Para ela, a liderança é um fator importante para o jovem profissional continuar na empresa. A postura ao orientar o jovem é o principal meio de se liderar um talento da geração Z – e, conseguir mantê-lo na organização. A liderança deve ser capaz de reforçar positivamente o que é esperado da pessoa, seus bons comportamentos e boas entregas, e ser transparente nos feedbacks com foco em desenvolvimento.
Por fim, ela toca em um ponto crucial, o da experiência. É importante lembrar que um estagiário, trainee ou jovem aprendiz possivelmente nunca teve contato com uma cultura organizacional antes. Ele está ali para aprender e o líder está ali para ensinar e guiá-lo no seu desenvolvimento profissional. “É o seu exemplo e o que você traz, o que você reforça e o que deixa de reforçar que vão impactar muito essa pessoa.”
Ainda sobre a alta rotatividade, Utimura questiona os jovens sobre se faz sentido mudar constantemente de trabalho em um cenário econômico como o do Brasil. “Se você está aprendendo, sente que tem qualidade de vida, que é ouvido, que é respeitado: fica. Vai querer trocar por quê? Qual é o motivo? Eu acho que tem um momento de se perceber que é muito menos {perseguir} essa receita de sucesso do LinkedIn e muito mais o que faz sentido para a gente.”
## Paciência, a habilidade essencial
Para lidar com um jovem imediatista e multitarefas, Carolina Utimura recomenda uma boa dose de paciência para os líderes. “É natural {o jovem} ficar ansioso; queremos evoluir, queremos ver as coisas acontecerem, mas nem sempre o tempo da empresa vai ser o nosso tempo. Então, tenha paciência.”
Para os jovens, ela recomenda duas habilidades: escuta e protagonismo. O jovem deve ter abertura para ouvir a liderança e entender como melhorar na sua função. E lembra que encontrar e trabalhar de acordo com o seu propósito não significa trabalhar menos. Pelo contrário. “A gente também tem que desmistificar e abrir a cabeça para ver que as coisas não são tão lindas assim.”

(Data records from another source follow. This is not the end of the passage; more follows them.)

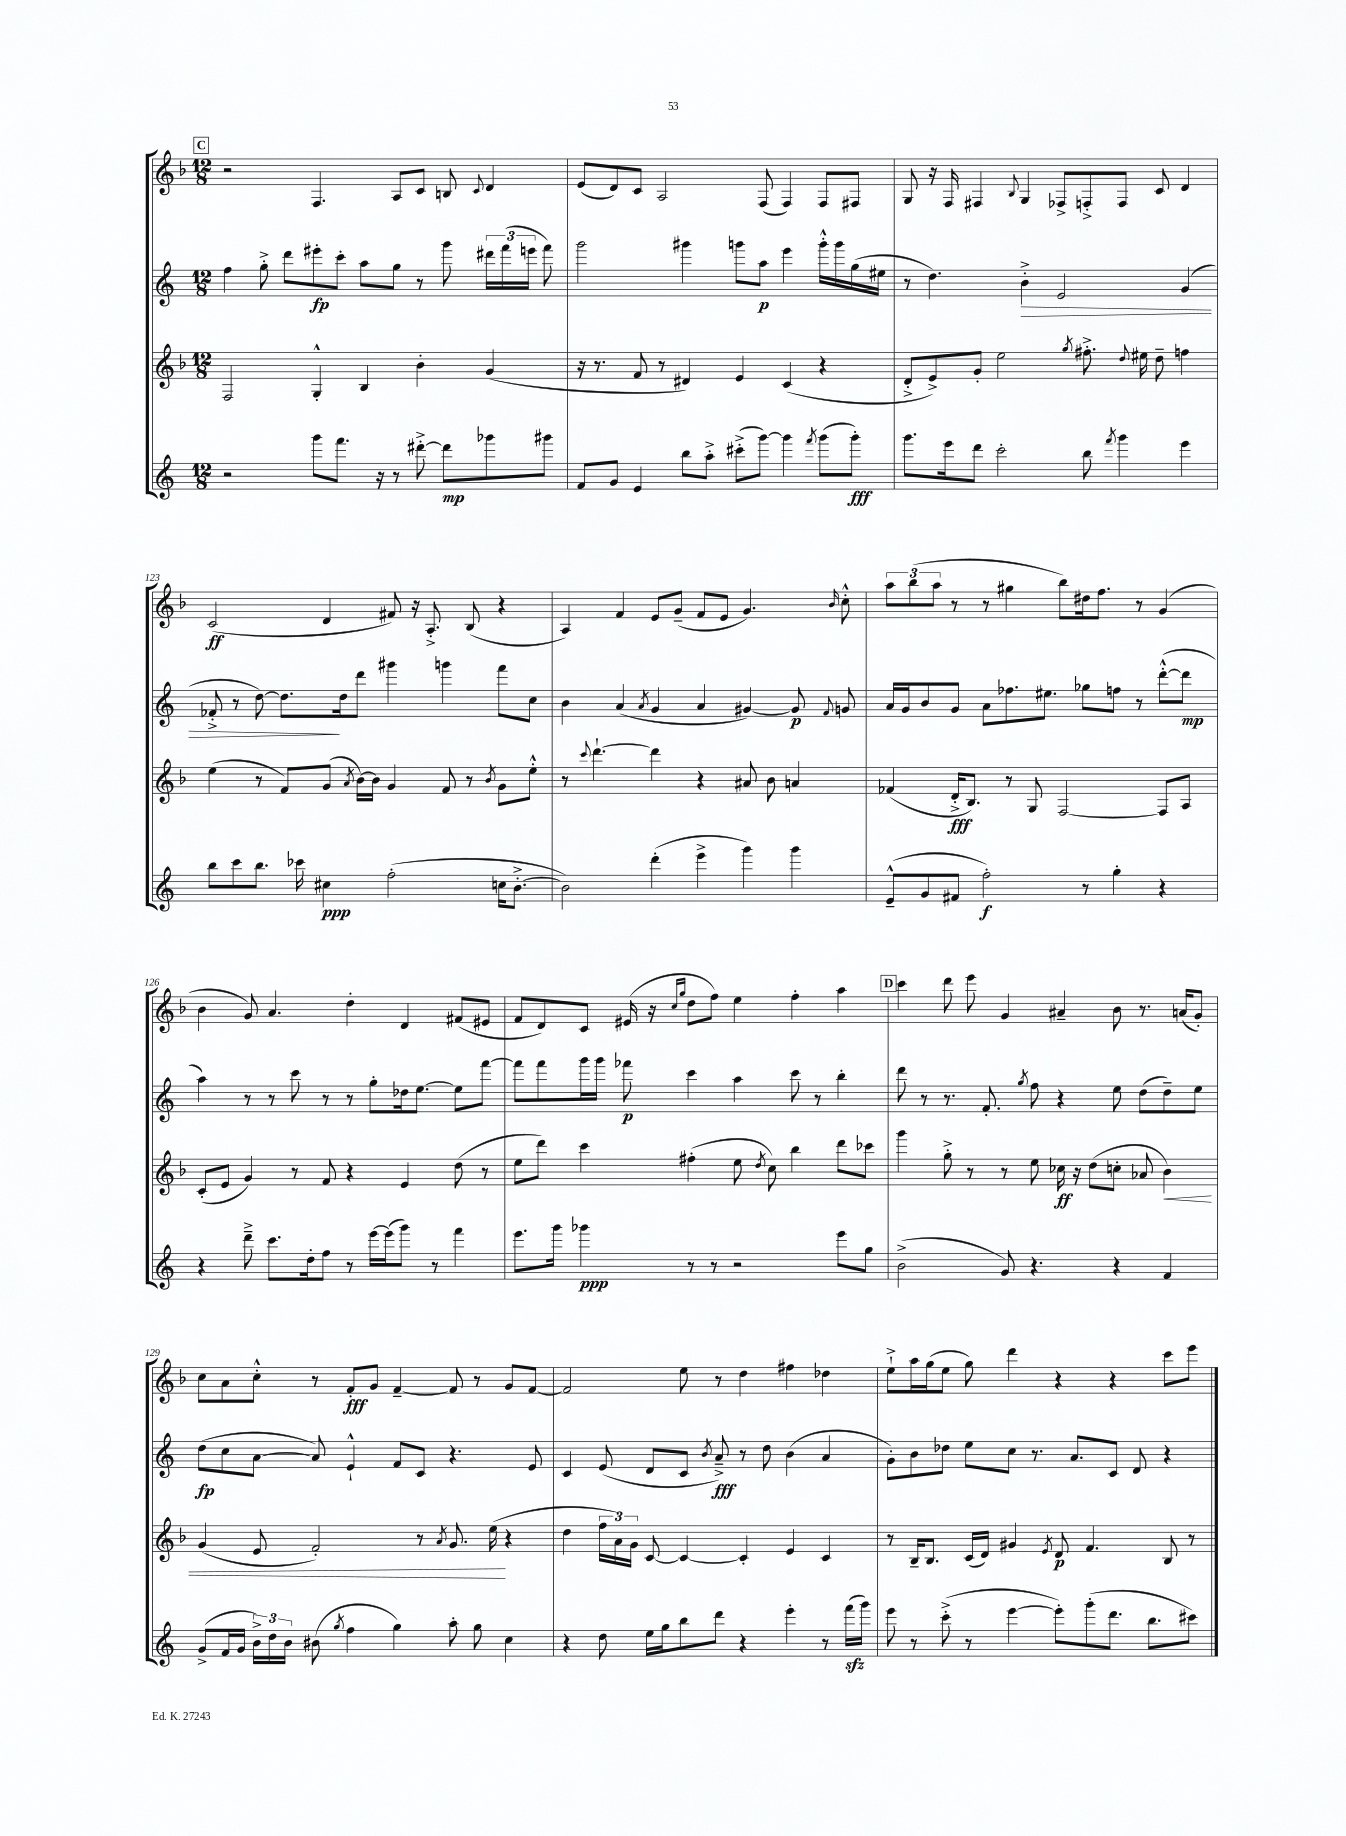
<<
\new StaffGroup <<
\new Staff = "s0" {
    \clef treble \key f \major \numericTimeSignature \time 12/8
    \autoBeamOff \mark \markup { \box "C" } r2 f4. a8[ c'8] b8 \appoggiatura { c'8 } d'4 |
    e'8[( d'8) c'8] a2 f8( f4) f8[ fis8] |
    g8 r16 f16 fis4 \appoggiatura { bes8 } g4 fes8[-> f8-.-> f8] c'8 d'4 |
    c'2\ff( d'4 fis'8) r16 a8.-.-> bes8( r4 |
    a4) f'4 e'8[ g'8]--( f'8[ e'8] g'4.) \grace { bes'16 } c''8-.-^ |
    \tuplet 3/2 { a''8[ bes''8( a''8] } r8 r8 gis''4 bes''8[) dis''16 f''8.] r8 g'4( |
    bes'4 g'8) a'4. d''4-. d'4 fis'8[( eis'8] |
    f'8[ d'8) c'8] eis'16( r16 \grace { c''16[ g''16] } d''8[ f''8]) e''4 f''4-. a''4 |
    \mark \markup { \box "D" } c'''4 d'''8 e'''8 g'4 ais'4-- bes'8 r8. a'16[( g'8]-.) |
    c''8[ a'8 c''8]-.-^ r8 f'8[-.\fff g'8] f'4~-- f'8 r8 g'8[ f'8]~ |
    f'2 e''8 r8 d''4 fis''4 des''4 |
    e''8[-!-> a''16 g''16( e''8] g''8) d'''4 r4 r4 c'''8[ e'''8] \bar "|." |
}
\new Staff = "s1" {
    \clef treble \key c \major \numericTimeSignature \time 12/8
    \autoBeamOff \mark \markup { \box "C" } f''4 g''8-.-> d'''8[ eis'''8-.\fp c'''8]-. a''8[ g''8] r8 g'''8 \tuplet 3/2 { dis'''16[ f'''16( e'''16] } f'''8) |
    g'''2 gis'''4 g'''8[ a''8]\p e'''4 g'''16[-.-^ g'''16 g''16( eis''16] |
    r8 d''4.) b'4-.->\> e'2 g'4( |
    fes'8-.-> r8 d''8~) d''8.[\! d''16 d'''8] gis'''4 g'''4 f'''8[ c''8] |
    b'4 a'4( \acciaccatura { a'8 } g'4 a'4 gis'4~) gis'8\p \appoggiatura { f'8 } g'8 |
    a'16[ g'16 b'8 g'8] a'8[ fes''8. eis''8.] ges''8[ f''8] r8 d'''8[~-.-^( d'''8]\mp |
    a''4) r8 r8 c'''8 r8 r8 g''8[-. des''16 e''8.]~ e''8[ f'''8]~ |
    f'''8[ f'''8 g'''16 g'''16] fes'''8\p c'''4 a''4 c'''8 r8 b''4-. |
    \mark \markup { \box "D" } d'''8 r8 r8. f'8.-. \acciaccatura { g''8 } f''8 r4 e''8 d''8[( d''8--) e''8] |
    d''8[\fp( c''8 a'8]~ a'8) e'4-!-^ f'8[ c'8] r4. e'8 |
    c'4 e'8( d'8[ c'8] \acciaccatura { b'8 } a'8--->\fff) r8 d''8 b'4( a'4 |
    g'8[-.) b'8 des''8] e''8[ c''8] r8. a'8.[ c'8] d'8 r4 \bar "|." |
}
\new Staff = "s2" {
    \clef treble \key f \major \numericTimeSignature \time 12/8
    \autoBeamOff \mark \markup { \box "C" } f2 g4-.-^ bes4 bes'4-. g'4( |
    r16 r8. f'8 r8 dis'4) e'4 c'4( r4 |
    d'8[-.-> e'8->) g'8]-. e''2 \acciaccatura { g''8 } fis''8.-.-> \appoggiatura { d''8 } eis''16 d''8-- f''4 |
    e''4( r8 f'8[) g'8]( \acciaccatura { a'8 } bes'16[~) bes'16] g'4 f'8 r8 \acciaccatura { bes'8 } g'8[ e''8]-.-^ |
    r8 \appoggiatura { c'''8 } d'''4.~-! d'''4 r4 ais'8 bes'8 a'4 |
    fes'4( d'16[-.->\fff bes8.]) r8 g8 f2~ f8[ a8] |
    c'8[-.( e'8] g'4) r8 f'8 r4 e'4 d''8( r8 |
    e''8[ d'''8]) c'''4 fis''4-.( e''8 \acciaccatura { d''8 } c''8) bes''4 d'''8[ ces'''8] |
    \mark \markup { \box "D" } g'''4 g''8-.-> r8 r8 e''8 ces''16\ff r16 d''8[( c''8]-. aes'8 bes'4\<) |
    g'4( e'8 f'2-.) r8 \acciaccatura { a'8 } g'8. e''16\!( r4 |
    d''4 \tuplet 3/2 { f''16[ a'16) g'16] } c'8~ c'4~ c'4-. e'4 c'4 |
    r8 bes16[-- bes8.] c'16[( d'16]) gis'4 \acciaccatura { e'8 } d'8\p f'4. bes8 r8 \bar "|." |
}
\new Staff = "s3" {
    \clef treble \key c \major \numericTimeSignature \time 12/8
    \autoBeamOff \mark \markup { \box "C" } r2 g'''8[ f'''8.] r16 r8 dis'''8~-.-> dis'''8[\mp ges'''8 gis'''8] |
    f'8[ g'8] e'4 b''8[ a''8]-.-> cis'''8[-.->( g'''8]~) g'''4 \acciaccatura { f'''8 } g'''8[( g'''8]-.\fff) |
    g'''8.[ e'''16 d'''8] c'''2-. b''8 \acciaccatura { f'''8 } g'''4 e'''4 |
    b''8[ c'''8 b''8.] ces'''16 cis''4\ppp f''2-.( c''16[ b'8.]~-.-> |
    b'2) d'''4-.( e'''4-> g'''4) g'''4 |
    e'8[---^( g'8 fis'8] f''2-.\f) r8 g''4-. r4 |
    r4 d'''8---> c'''8.[ d''16-. f''8] r8 e'''16[~ e'''16( g'''8]) r8 f'''4 |
    e'''8.[ g'''16] ges'''4\ppp r8 r8 r2 e'''8[ g''8] |
    \mark \markup { \box "D" } b'2->( g'8) r4. r4 f'4 |
    g'8[->( f'16 g'16] \tuplet 3/2 { b'16[->) d''16 b'16] } bis'8( \acciaccatura { g''8 } f''4 g''4) a''8-. g''8 c''4 |
    r4 d''8 e''16[ g''16 b''8 d'''8] r4 e'''4-. r8 f'''16[\sfz( g'''16]) |
    e'''8 r8 c'''8-.->( r8 e'''4~ e'''8[-.) g'''8-.( d'''8.] b''8.[ cis'''8]) \bar "|." |
}
>>
>>
\layout { \context { \Score currentBarNumber = #120 } }
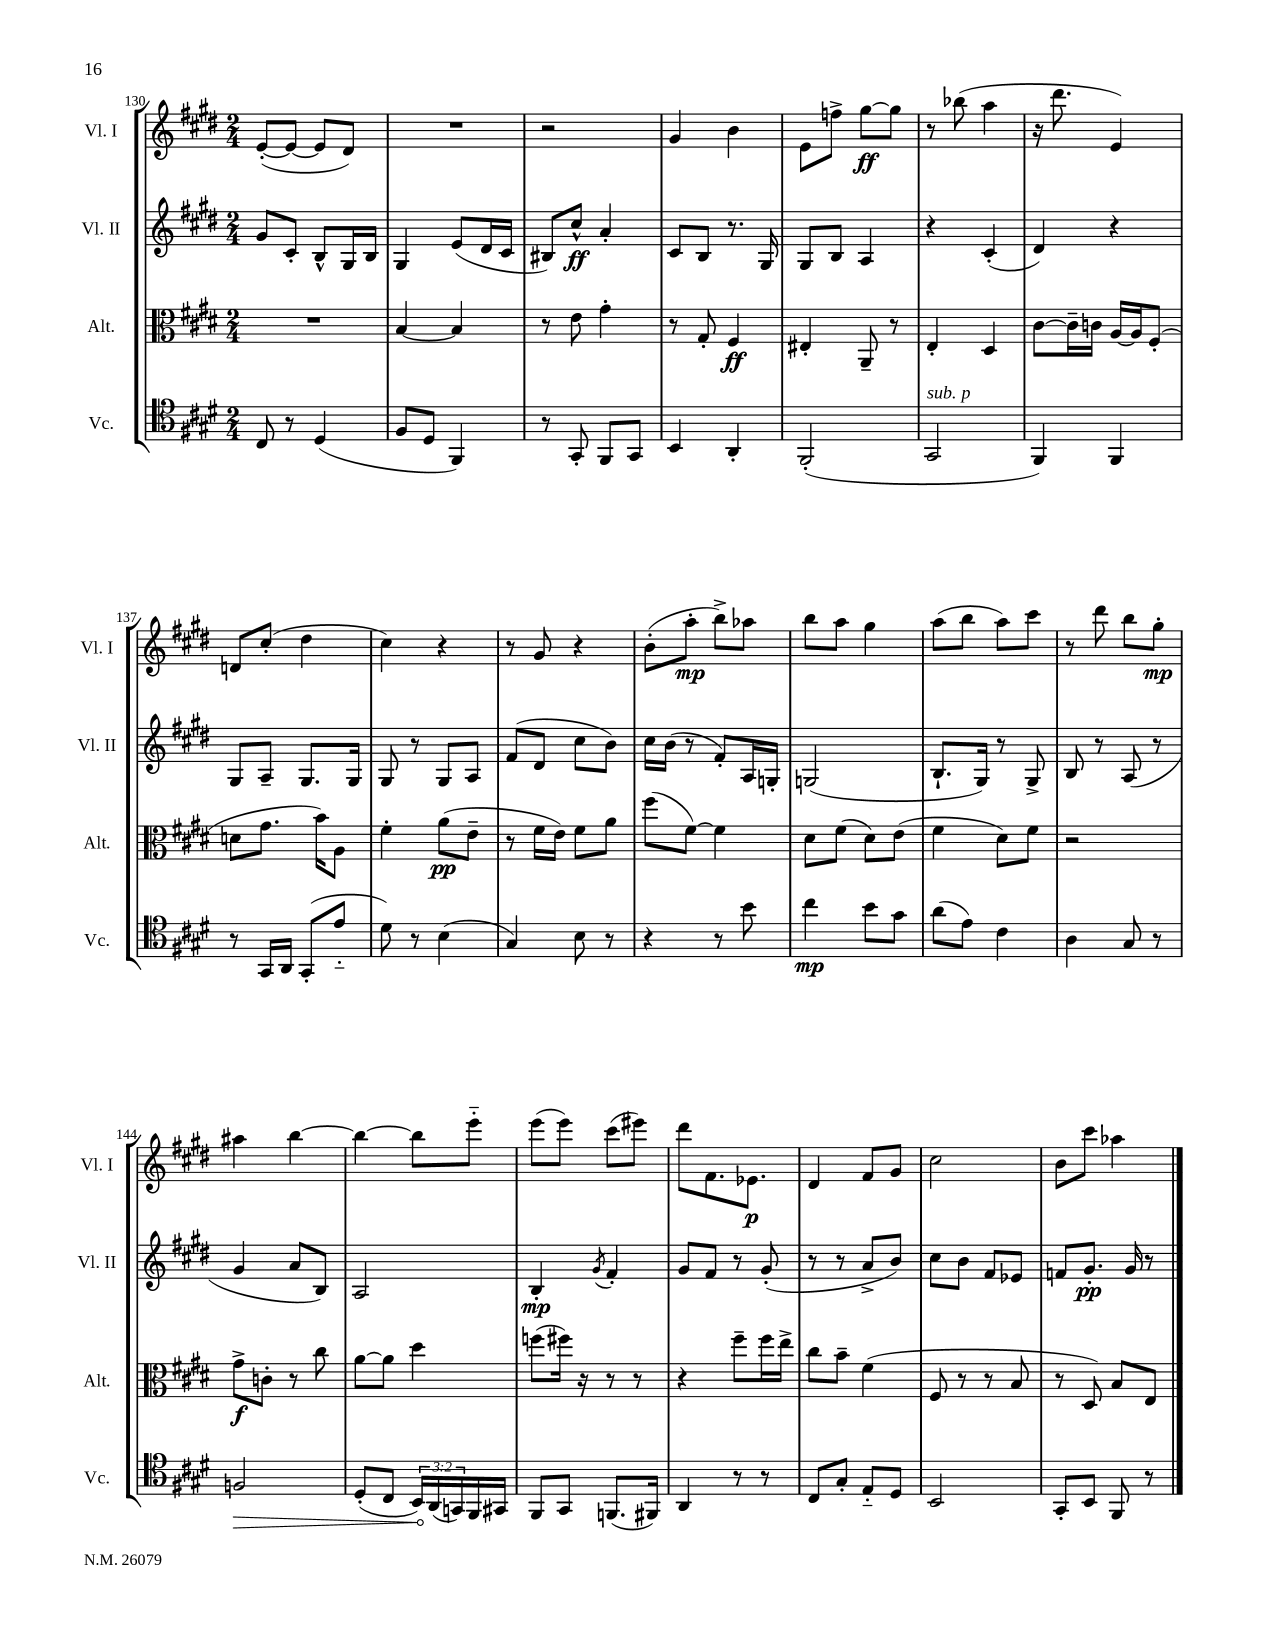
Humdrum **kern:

**kern	**kern	**kern	**kern
*staff4	*staff3	*staff2	*staff1
*clefC4	*clefC3	*clefG2	*clefG2
*k[f#c#g#d#]	*k[f#c#g#d#]	*k[f#c#g#d#]	*k[f#c#g#d#]
*M2/4	*M2/4	*M2/4	*M2/4
8C#	2r	8g#	([8e'
8r	.	8c#'	8e_
(4D#	.	8B^^	8e]
.	.	16G#	8d#)
.	.	16B	.
=	=	=	=
8F#	[4B	4G#	2r
8D#	.	.	.
4FF#)	4B]	(8e	.
.	.	16d#	.
.	.	16c#	.
=	=	=	=
8r	8r	8B#)	2r
8GG#'	8e	8cc#^^	.
8FF#	4g#'	4a'	.
8GG#	.	.	.
=	=	=	=
4BB	8r	8c#	4g#
.	8G#'	8B	.
4AA'	4F#	8.r	4b
.	.	16G#	.
=	=	=	=
(2FF#'	4E#'	8G#	8e
.	.	8B	8ff^
.	8AA~	4A	[8gg#
.	8r	.	8gg#]
=	=	=	=
2GG#	4E'	4r	8r
.	.	.	(8bb-
.	4D#	(4c#'	4aa
=	=	=	=
4FF#)	[8c#	4d#)	16r
.	.	.	8.ddd#
.	16c#~]	.	.
.	16c	.	.
4FF#	[16A	4r	4e)
.	16A]	.	.
.	(8F#'	.	.
=	=	=	=
8r	8d	8G#	8d
16GG#	8.g#	8A~	(8cc#'
16AA	.	.	.
(8GG#'	.	8.G#	4dd#
.	16b)	.	.
8e'~	8A	.	.
.	.	16G#	.
=	=	=	=
8d#)	4f#'	8G#	4cc#)
8r	.	8r	.
(4B	(8a	8G#	4r
.	8e~	8A	.
=	=	=	=
4G#)	8r	(8f#	8r
.	16f#	8d#	8g#
.	16e)	.	.
8B	8f#	8cc#	4r
8r	8a	8b)	.
=	=	=	=
4r	(8ff#	16cc#	(8b'
.	.	(16b	.
.	[8f#)	8r	8aa'
8r	4f#]	8f#')	8bb^)
8b	.	16A	8aa-
.	.	16G'	.
=	=	=	=
4cc#	8d#	(2G	8bb
.	(8f#	.	8aa
8b	8d#)	.	4gg#
8g#	(8e	.	.
=	=	=	=
(8a	4f#	8.B`	(8aa
8e)	.	.	8bb
.	.	16G#)	.
4c#	8d#)	8r	8aa)
.	8f#	8G#^	8ccc#
=	=	=	=
4A	2r	8B	8r
.	.	8r	8ddd#
8G#	.	(8A	8bb
8r	.	8r	8gg#'
=	=	=	=
2F	8g#^	4g#	4aa#
.	8c'	.	.
.	8r	8a	[4bb
.	8cc#	8B)	.
=	=	=	=
(8D#'	[8a	2A	4bb_
8C#	8a]	.	.
24BB)	4dd#	.	8bb]
(24AA	.	.	.
24GG)	.	.	.
16FF#	.	.	8eee'~
16GG#	.	.	.
=	=	=	=
8FF#	(8ff	4B'	(8eee
8GG#	16ff#)	.	8eee)
.	16r	.	.
.	.	8qg#	.
(8.FF	8r	4f#'	(8ccc#
.	8r	.	8eee#)
16FF#)	.	.	.
=	=	=	=
4AA	4r	8g#	8ddd#
.	.	8f#	8.f#
8r	8ff#~	8r	.
.	.	.	8.e-
8r	16ff#	(8g#'	.
.	16ee^	.	.
=	=	=	=
8C#	8cc#	8r	4d#
8G#'	8b~	8r	.
8E'~	(4f#	8a^	8f#
8D#	.	8b)	8g#
=	=	=	=
2BB	8F#	8cc#	2cc#
.	8r	8b	.
.	8r	8f#	.
.	8B	8e-	.
=	=	=	=
8GG#'	8r	8f	8b
8BB	8D#)	8.g#'	8ccc#
8FF#	8B	.	4aa-
.	.	16g#	.
8r	8E	8r	.
==	==	==	==
*-	*-	*-	*-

O protagonismo surge ao se assumir as rédeas da carreira, o que significa uma boa dose de pensamento crítico. “Traz menos sofrimento olhar as coisas com realismo e adotar um certo protagonismo”, diz. “A faculdade não vai dar tudo que você precisa, seus pais não vão dar todas as orientações que você precisa, a sua liderança não vai dizer exatamente tudo que você precisa aprender. E o RH não vai criar o programa perfeito de desenvolvimento. Eles podem até tentar ao máximo trazer as informações e as ferramentas, mas grande parte é sua responsabilidade”, conclui.